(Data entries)
# # # # # # #
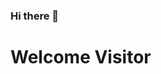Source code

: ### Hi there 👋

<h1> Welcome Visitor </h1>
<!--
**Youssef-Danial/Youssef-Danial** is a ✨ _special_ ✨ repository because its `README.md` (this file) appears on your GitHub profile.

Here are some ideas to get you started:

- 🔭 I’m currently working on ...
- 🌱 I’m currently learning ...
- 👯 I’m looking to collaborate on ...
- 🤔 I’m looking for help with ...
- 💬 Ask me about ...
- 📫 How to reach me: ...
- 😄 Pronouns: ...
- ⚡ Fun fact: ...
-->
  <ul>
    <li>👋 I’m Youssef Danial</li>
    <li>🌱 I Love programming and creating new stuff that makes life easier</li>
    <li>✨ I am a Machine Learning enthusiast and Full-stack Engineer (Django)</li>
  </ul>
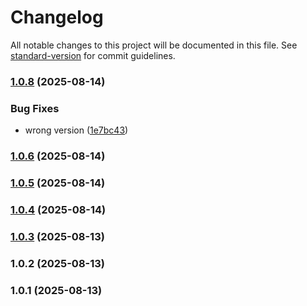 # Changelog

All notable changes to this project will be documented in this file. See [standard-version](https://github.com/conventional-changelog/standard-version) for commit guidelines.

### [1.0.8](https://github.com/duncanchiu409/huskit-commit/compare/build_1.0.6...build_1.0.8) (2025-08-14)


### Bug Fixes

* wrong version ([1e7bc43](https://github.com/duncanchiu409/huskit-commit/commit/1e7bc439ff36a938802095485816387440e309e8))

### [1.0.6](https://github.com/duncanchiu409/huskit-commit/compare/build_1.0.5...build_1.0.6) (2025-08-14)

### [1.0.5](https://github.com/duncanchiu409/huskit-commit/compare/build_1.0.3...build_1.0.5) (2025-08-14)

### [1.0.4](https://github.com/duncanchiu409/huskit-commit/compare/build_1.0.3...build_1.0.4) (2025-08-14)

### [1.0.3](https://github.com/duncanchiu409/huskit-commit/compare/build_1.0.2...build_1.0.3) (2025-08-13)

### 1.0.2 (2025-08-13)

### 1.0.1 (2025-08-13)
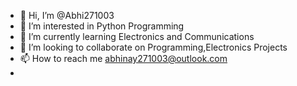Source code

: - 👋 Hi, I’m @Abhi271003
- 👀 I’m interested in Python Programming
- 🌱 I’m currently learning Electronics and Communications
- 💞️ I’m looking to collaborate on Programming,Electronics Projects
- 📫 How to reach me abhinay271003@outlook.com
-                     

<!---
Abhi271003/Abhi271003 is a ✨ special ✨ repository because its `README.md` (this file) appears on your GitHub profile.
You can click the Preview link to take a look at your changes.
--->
# # # # # # #
=== INSTRUCTION ===
Can you reproduce the listing with "repository" renamed to "repo" everywhere it occurs, changing nothing else and omitting the pictures?

=== TASK RESULT ===
Source code

: ### Hi there 👋

<h1> Welcome Visitor </h1>
<!--
**Youssef-Danial/Youssef-Danial** is a ✨ _special_ ✨ repo because its `README.md` (this file) appears on your GitHub profile.

Here are some ideas to get you started:

- 🔭 I’m currently working on ...
- 🌱 I’m currently learning ...
- 👯 I’m looking to collaborate on ...
- 🤔 I’m looking for help with ...
- 💬 Ask me about ...
- 📫 How to reach me: ...
- 😄 Pronouns: ...
- ⚡ Fun fact: ...
-->
  <ul>
    <li>👋 I’m Youssef Danial</li>
    <li>🌱 I Love programming and creating new stuff that makes life easier</li>
    <li>✨ I am a Machine Learning enthusiast and Full-stack Engineer (Django)</li>
  </ul>
 # Changelog

All notable changes to this project will be documented in this file. See [standard-version](https://github.com/conventional-changelog/standard-version) for commit guidelines.

### [1.0.8](https://github.com/duncanchiu409/huskit-commit/compare/build_1.0.6...build_1.0.8) (2025-08-14)


### Bug Fixes

* wrong version ([1e7bc43](https://github.com/duncanchiu409/huskit-commit/commit/1e7bc439ff36a938802095485816387440e309e8))

### [1.0.6](https://github.com/duncanchiu409/huskit-commit/compare/build_1.0.5...build_1.0.6) (2025-08-14)

### [1.0.5](https://github.com/duncanchiu409/huskit-commit/compare/build_1.0.3...build_1.0.5) (2025-08-14)

### [1.0.4](https://github.com/duncanchiu409/huskit-commit/compare/build_1.0.3...build_1.0.4) (2025-08-14)

### [1.0.3](https://github.com/duncanchiu409/huskit-commit/compare/build_1.0.2...build_1.0.3) (2025-08-13)

### 1.0.2 (2025-08-13)

### 1.0.1 (2025-08-13)
Source code

: - 👋 Hi, I’m @Abhi271003
- 👀 I’m interested in Python Programming
- 🌱 I’m currently learning Electronics and Communications
- 💞️ I’m looking to collaborate on Programming,Electronics Projects
- 📫 How to reach me abhinay271003@outlook.com
-                     

<!---
Abhi271003/Abhi271003 is a ✨ special ✨ repo because its `README.md` (this file) appears on your GitHub profile.
You can click the Preview link to take a look at your changes.
--->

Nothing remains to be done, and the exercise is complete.